■ THE TASK: Reproduce the lines of the material below word for word, beginning with the line that contains "发表于 2020-06-19 12:27:41</a>" and continuing through the last line of the material.

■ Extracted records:

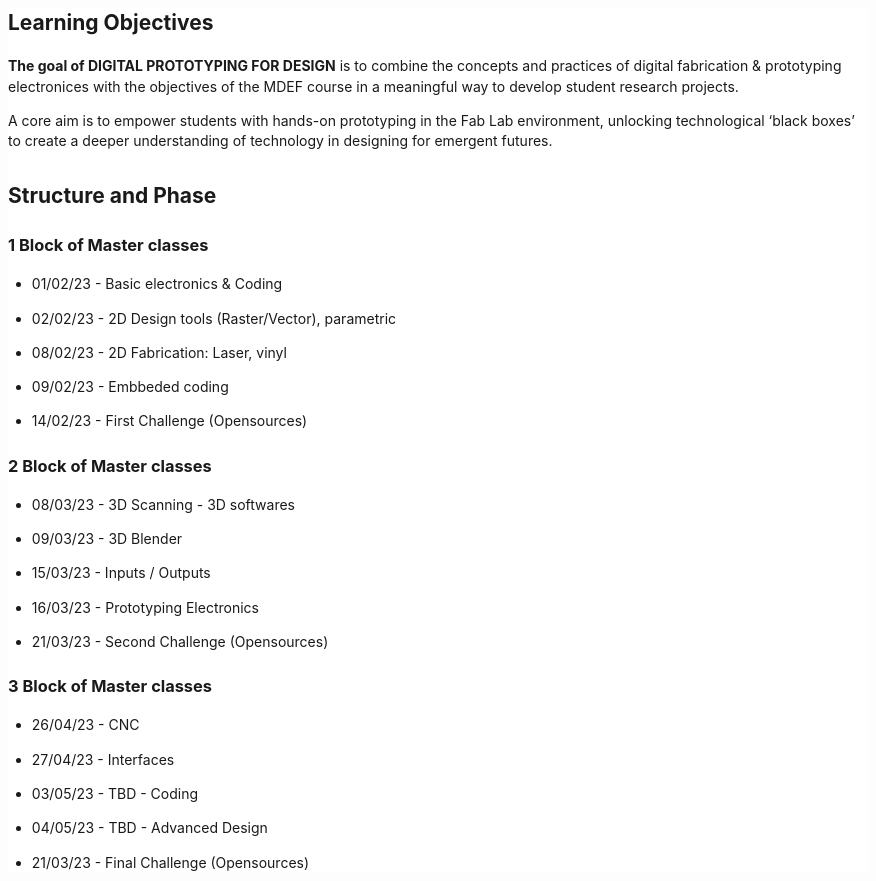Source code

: ## Learning Objectives

**The goal of DIGITAL PROTOTYPING FOR DESIGN** is to combine the concepts and practices of digital fabrication & prototyping electronices with the objectives of the MDEF course in a meaningful way to develop student research projects.

A core aim is to empower students with hands-on prototyping in the Fab Lab environment, unlocking technological ‘black boxes’ to create a deeper understanding of technology in designing for emergent futures.

## Structure and Phase

### 1 Block of Master classes

- 01/02/23 - Basic electronics & Coding

- 02/02/23 - 2D Design tools (Raster/Vector), parametric

- 08/02/23 - 2D Fabrication: Laser, vinyl

- 09/02/23 - Embbeded coding

- 14/02/23 - First Challenge (Opensources)

### 2 Block of Master classes

- 08/03/23 - 3D Scanning - 3D softwares

- 09/03/23 - 3D Blender

- 15/03/23 - Inputs / Outputs

- 16/03/23 - Prototyping Electronics

- 21/03/23 - Second Challenge (Opensources)

### 3 Block of Master classes

- 26/04/23 - CNC

- 27/04/23 - Interfaces

- 03/05/23 - TBD - Coding

- 04/05/23 - TBD - Advanced Design

- 21/03/23 - Final Challenge (Opensources)
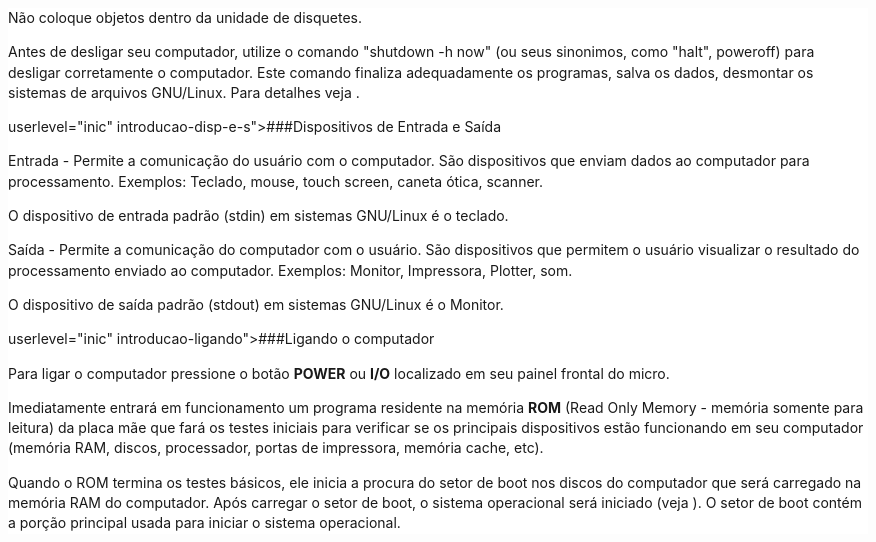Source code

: 
<listitem>

Não coloque objetos dentro da unidade de disquetes.


<listitem>

Antes de desligar seu computador, utilize o comando <literal>"shutdown -h
now" (ou seus sinonimos, como <literal>"halt",
<literal>poweroff) para desligar corretamente o computador.  Este
comando finaliza adequadamente os programas, salva os dados, desmontar os
sistemas de arquivos <command>GNU/Linux.  Para detalhes veja <xref linkend="introducao-desligando"/>.






 userlevel="inic" introducao-disp-e-s">###Dispositivos de Entrada e Saída
<itemizedlist>
<listitem>

<literal>Entrada - Permite a comunicação do usuário com o computador.
São dispositivos que <literal>enviam dados ao computador para
processamento.  Exemplos: Teclado, mouse, touch screen, caneta ótica, scanner.


O dispositivo de entrada padrão (stdin) em sistemas
<command>GNU/Linux é o teclado.


<listitem>

<literal>Saída - Permite a comunicação do computador com o usuário.
São dispositivos que permitem o usuário visualizar o resultado do processamento
enviado ao computador.  Exemplos: Monitor, Impressora, Plotter, som.


O dispositivo de saída padrão (stdout) em sistemas <command>GNU/Linux
é o Monitor.






 userlevel="inic" introducao-ligando">###Ligando o computador

Para ligar o computador pressione o botão **POWER** ou
**I/O** localizado em seu painel frontal do micro.


Imediatamente entrará em funcionamento um programa residente na memória
**ROM** (Read Only Memory - memória somente para leitura) da
placa mãe que fará os testes iniciais para verificar se os principais
dispositivos estão funcionando em seu computador (memória RAM, discos,
processador, portas de impressora, memória cache, etc).


Quando o ROM termina os testes básicos, ele inicia a procura do setor de boot
nos discos do computador que será carregado na memória RAM do computador.  Após
carregar o setor de boot, o sistema operacional será iniciado (veja <xref linkend="introducao-so"/>).  O setor de boot contém a porção principal usada
para iniciar o sistema operacional.
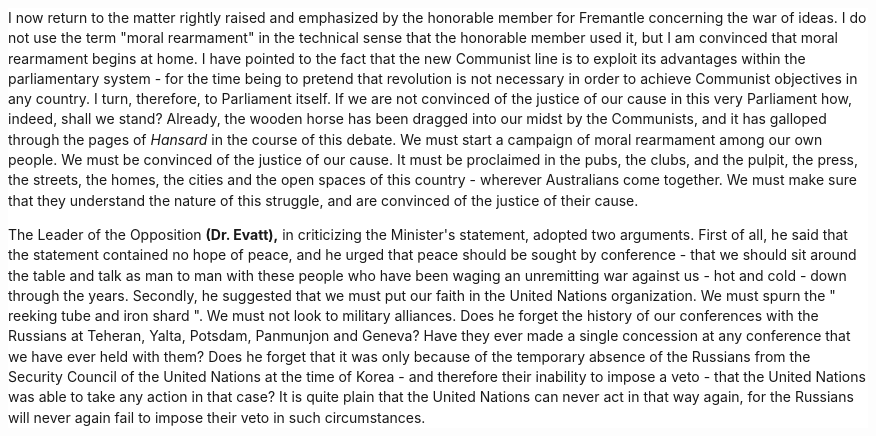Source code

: I now return to the matter rightly raised and emphasized by the honorable member for Fremantle concerning the war of ideas. I do not use the term "moral rearmament" in the technical sense that the honorable member used it, but I am convinced that moral rearmament begins at home. I have pointed to the fact that the new Communist line is to exploit its advantages within the parliamentary system - for the time being to pretend that revolution is not necessary in order to achieve Communist objectives in any country. I turn, therefore, to Parliament itself. If we are not convinced of the justice of our cause in this very Parliament how, indeed, shall we stand? Already, the wooden horse has been dragged into our midst by the Communists, and it has galloped through the pages of  *Hansard*  in the course of this debate. We must start a campaign of moral rearmament among our own people. We must be convinced  of the justice of our cause. It must be proclaimed in the pubs, the clubs, and the pulpit, the press, the streets, the homes, the cities and the open spaces of this country - wherever Australians come together. We must make sure that they understand the nature of this struggle, and are convinced of the justice of their cause. 

The Leader of the Opposition  **(Dr. Evatt),**  in criticizing the Minister's statement, adopted two arguments. First of all, he said that the statement contained no hope of peace, and he urged that peace should be sought by conference - that we should sit around the table and talk as man to man with these people who have been waging an unremitting war against us - hot and cold - down through the years. Secondly, he suggested that we must put our faith in the United Nations organization. We must spurn the " reeking tube and iron shard ". We must not look to military alliances. Does he forget the history of our conferences with the Russians at Teheran, Yalta, Potsdam, Panmunjon and Geneva? Have they ever made a single concession at any conference that we have ever held with them? Does he forget that it was only because of the temporary absence of the Russians from the Security Council of the United Nations at the time of Korea - and therefore their inability to impose a veto - that the United Nations was able to take any action in that case? It is quite plain that the United Nations can never act in that way again, for the Russians will never again fail to impose their veto in such circumstances. 

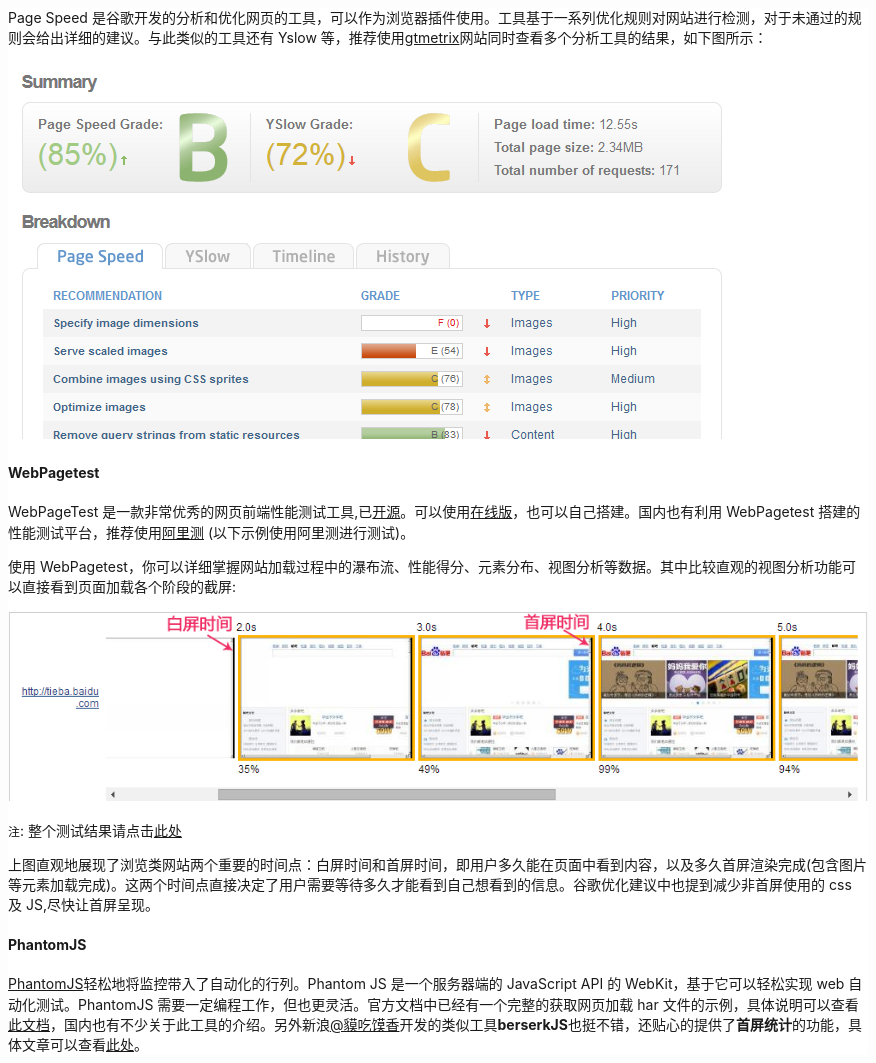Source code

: Page Speed 是谷歌开发的分析和优化网页的工具，可以作为浏览器插件使用。工具基于一系列优化规则对网站进行检测，对于未通过的规则会给出详细的建议。与此类似的工具还有 Yslow 等，推荐使用[gtmetrix](http://gtmetrix.com/)网站同时查看多个分析工具的结果，如下图所示：

![gtmetrix](/img/build-performance-monitor-in-7-days/gtmetrix.png)

#### WebPagetest

WebPageTest 是一款非常优秀的网页前端性能测试工具,已[开源](https://github.com/WPO-Foundation/webpagetest)。可以使用[在线版](http://www.webpagetest.org/)，也可以自己搭建。国内也有利用 WebPagetest 搭建的性能测试平台，推荐使用[阿里测](http://alibench.com/) (以下示例使用阿里测进行测试)。

使用 WebPagetest，你可以详细掌握网站加载过程中的瀑布流、性能得分、元素分布、视图分析等数据。其中比较直观的视图分析功能可以直接看到页面加载各个阶段的截屏:

![webpagetest](/img/build-performance-monitor-in-7-days/webpagetest.png)

`注`: 整个测试结果请点击[此处](http://alibench.com/rp/ca2e5911093626aacb0b136f5d55ced0)

上图直观地展现了浏览类网站两个重要的时间点：白屏时间和首屏时间，即用户多久能在页面中看到内容，以及多久首屏渲染完成(包含图片等元素加载完成)。这两个时间点直接决定了用户需要等待多久才能看到自己想看到的信息。谷歌优化建议中也提到减少非首屏使用的 css 及 JS,尽快让首屏呈现。

#### PhantomJS



[PhantomJS](http://phantomjs.org/)轻松地将监控带入了自动化的行列。Phantom JS 是一个服务器端的 JavaScript API 的 WebKit，基于它可以轻松实现 web 自动化测试。PhantomJS 需要一定编程工作，但也更灵活。官方文档中已经有一个完整的获取网页加载 har 文件的示例，具体说明可以查看[此文档](https://github.com/ariya/phantomjs/wiki/Network-Monitoring)，国内也有不少关于此工具的介绍。另外新浪[@貘吃馍香](http://weibo.com/itapir)开发的类似工具**berserkJS**也挺不错，还贴心的提供了**首屏统计**的功能，具体文章可以查看[此处](http://tech.weibo.com/?p=2150)。
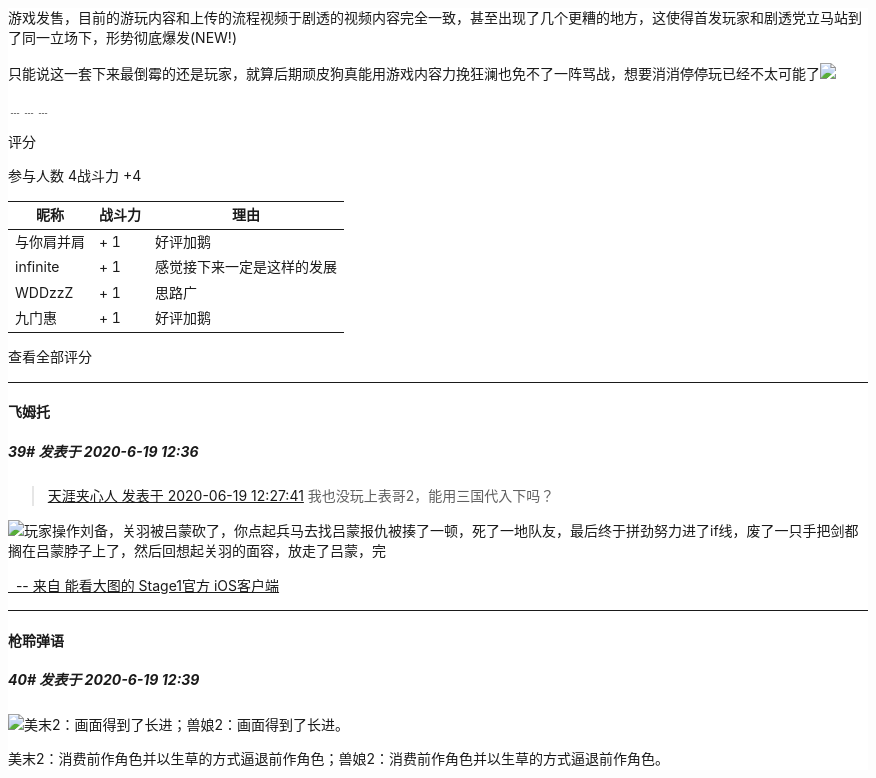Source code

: 游戏发售，目前的游玩内容和上传的流程视频于剧透的视频内容完全一致，甚至出现了几个更糟的地方，这使得首发玩家和剧透党立马站到了同一立场下，形势彻底爆发(NEW!)

只能说这一套下来最倒霉的还是玩家，就算后期顽皮狗真能用游戏内容力挽狂澜也免不了一阵骂战，想要消消停停玩已经不太可能了<img src="https://static.saraba1st.com/image/smiley/face2017/009.gif" referrerpolicy="no-referrer">



﹍﹍﹍

评分





 参与人数 4战斗力 +4

|昵称|战斗力|理由|
|----|---|---|
| 与你肩并肩| + 1|好评加鹅|
| infinite| + 1|感觉接下来一定是这样的发展|
| WDDzzZ| + 1|思路广|
| 九门惠| + 1|好评加鹅|



查看全部评分






-----

####  飞姆托  
##### 39#       发表于 2020-6-19 12:36



<blockquote><a href="httphttps://bbs.saraba1st.com/2b/forum.php?mod=redirect&amp;goto=findpost&amp;pid=47861560&amp;ptid=1942620" target="_blank">天涯夹心人 发表于 2020-06-19 12:27:41</a>
我也没玩上表哥2，能用三国代入下吗？</blockquote><img src="https://static.saraba1st.com/image/smiley/face2017/067.png" referrerpolicy="no-referrer">玩家操作刘备，关羽被吕蒙砍了，你点起兵马去找吕蒙报仇被揍了一顿，死了一地队友，最后终于拼劲努力进了if线，废了一只手把剑都搁在吕蒙脖子上了，然后回想起关羽的面容，放走了吕蒙，完

[  -- 来自 能看大图的 Stage1官方 iOS客户端](https://itunes.apple.com/fi/app/saraba1st/id1221237470?mt=8)







-----

####  枪聆弹语  
##### 40#       发表于 2020-6-19 12:39



<img src="https://static.saraba1st.com/image/smiley/face2017/067.png" referrerpolicy="no-referrer">美末2：画面得到了长进；兽娘2：画面得到了长进。


美末2：消费前作角色并以生草的方式逼退前作角色；兽娘2：消费前作角色并以生草的方式逼退前作角色。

■ RESULT FOR THIS TASK:
<blockquote><a href="httphttps://bbs.saraba1st.com/2b/forum.php?mod=redirect&amp;goto=findpost&amp;pid=47861560&amp;ptid=1942620" target="_blank">天涯夹心人 发表于 2020-06-19 12:27:41</a>
我也没玩上表哥2，能用三国代入下吗？</blockquote><img src="https://static.saraba1st.com/image/smiley/face2017/067.png" referrerpolicy="no-referrer">玩家操作刘备，关羽被吕蒙砍了，你点起兵马去找吕蒙报仇被揍了一顿，死了一地队友，最后终于拼劲努力进了if线，废了一只手把剑都搁在吕蒙脖子上了，然后回想起关羽的面容，放走了吕蒙，完

[  -- 来自 能看大图的 Stage1官方 iOS客户端](https://itunes.apple.com/fi/app/saraba1st/id1221237470?mt=8)







-----

####  枪聆弹语  
##### 40#       发表于 2020-6-19 12:39



<img src="https://static.saraba1st.com/image/smiley/face2017/067.png" referrerpolicy="no-referrer">美末2：画面得到了长进；兽娘2：画面得到了长进。


美末2：消费前作角色并以生草的方式逼退前作角色；兽娘2：消费前作角色并以生草的方式逼退前作角色。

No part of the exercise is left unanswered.